Description of the task —
Copy out each line below that has the word "Right" in it.

Excerpted records —
▽

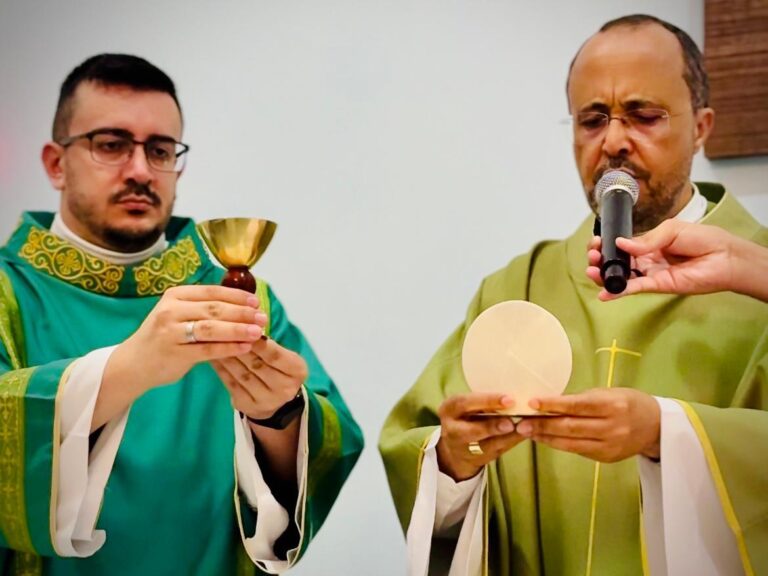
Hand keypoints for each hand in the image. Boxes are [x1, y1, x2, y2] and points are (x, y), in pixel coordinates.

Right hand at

△
▽

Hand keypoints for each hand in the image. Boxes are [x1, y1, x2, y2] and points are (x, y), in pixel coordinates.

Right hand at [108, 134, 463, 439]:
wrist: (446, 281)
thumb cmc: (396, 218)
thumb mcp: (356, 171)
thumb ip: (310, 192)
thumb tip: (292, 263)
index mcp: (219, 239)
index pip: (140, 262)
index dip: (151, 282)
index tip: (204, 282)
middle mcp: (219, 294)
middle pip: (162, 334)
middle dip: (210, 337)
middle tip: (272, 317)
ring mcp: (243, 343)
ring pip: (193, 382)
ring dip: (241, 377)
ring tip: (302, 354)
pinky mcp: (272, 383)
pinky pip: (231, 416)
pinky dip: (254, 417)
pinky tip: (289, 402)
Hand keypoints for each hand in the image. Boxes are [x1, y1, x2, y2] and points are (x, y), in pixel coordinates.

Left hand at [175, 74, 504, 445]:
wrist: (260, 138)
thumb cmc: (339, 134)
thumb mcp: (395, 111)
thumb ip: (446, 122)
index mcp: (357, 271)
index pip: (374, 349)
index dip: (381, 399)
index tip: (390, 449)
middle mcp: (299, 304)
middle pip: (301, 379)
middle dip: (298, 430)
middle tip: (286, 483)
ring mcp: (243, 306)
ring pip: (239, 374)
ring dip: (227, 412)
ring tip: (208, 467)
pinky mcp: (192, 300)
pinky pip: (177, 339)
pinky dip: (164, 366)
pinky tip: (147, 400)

△
▽

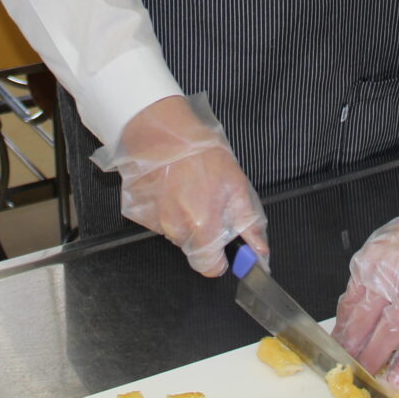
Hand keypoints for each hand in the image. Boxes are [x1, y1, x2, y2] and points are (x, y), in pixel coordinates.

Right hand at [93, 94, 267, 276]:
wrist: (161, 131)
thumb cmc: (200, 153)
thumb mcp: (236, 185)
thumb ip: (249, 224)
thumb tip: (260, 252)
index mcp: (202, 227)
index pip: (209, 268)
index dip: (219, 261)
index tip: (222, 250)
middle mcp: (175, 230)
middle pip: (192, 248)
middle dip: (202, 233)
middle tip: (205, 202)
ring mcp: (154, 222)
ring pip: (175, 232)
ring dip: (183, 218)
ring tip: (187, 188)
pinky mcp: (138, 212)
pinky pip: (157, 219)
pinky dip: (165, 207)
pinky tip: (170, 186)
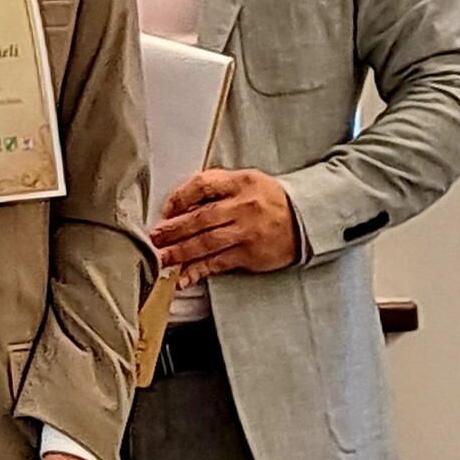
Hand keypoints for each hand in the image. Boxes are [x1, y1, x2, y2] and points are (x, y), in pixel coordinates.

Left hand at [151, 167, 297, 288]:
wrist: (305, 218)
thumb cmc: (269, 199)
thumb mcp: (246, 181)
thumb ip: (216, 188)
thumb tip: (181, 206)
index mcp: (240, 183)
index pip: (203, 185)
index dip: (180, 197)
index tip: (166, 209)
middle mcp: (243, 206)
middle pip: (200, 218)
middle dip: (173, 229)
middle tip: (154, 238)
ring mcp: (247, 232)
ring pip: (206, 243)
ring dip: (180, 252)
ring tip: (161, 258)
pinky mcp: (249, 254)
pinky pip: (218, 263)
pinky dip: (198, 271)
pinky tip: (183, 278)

△

Response area —
Right hand at
Right hand at [108, 134, 463, 439]:
Right hand at [93, 94, 267, 276]:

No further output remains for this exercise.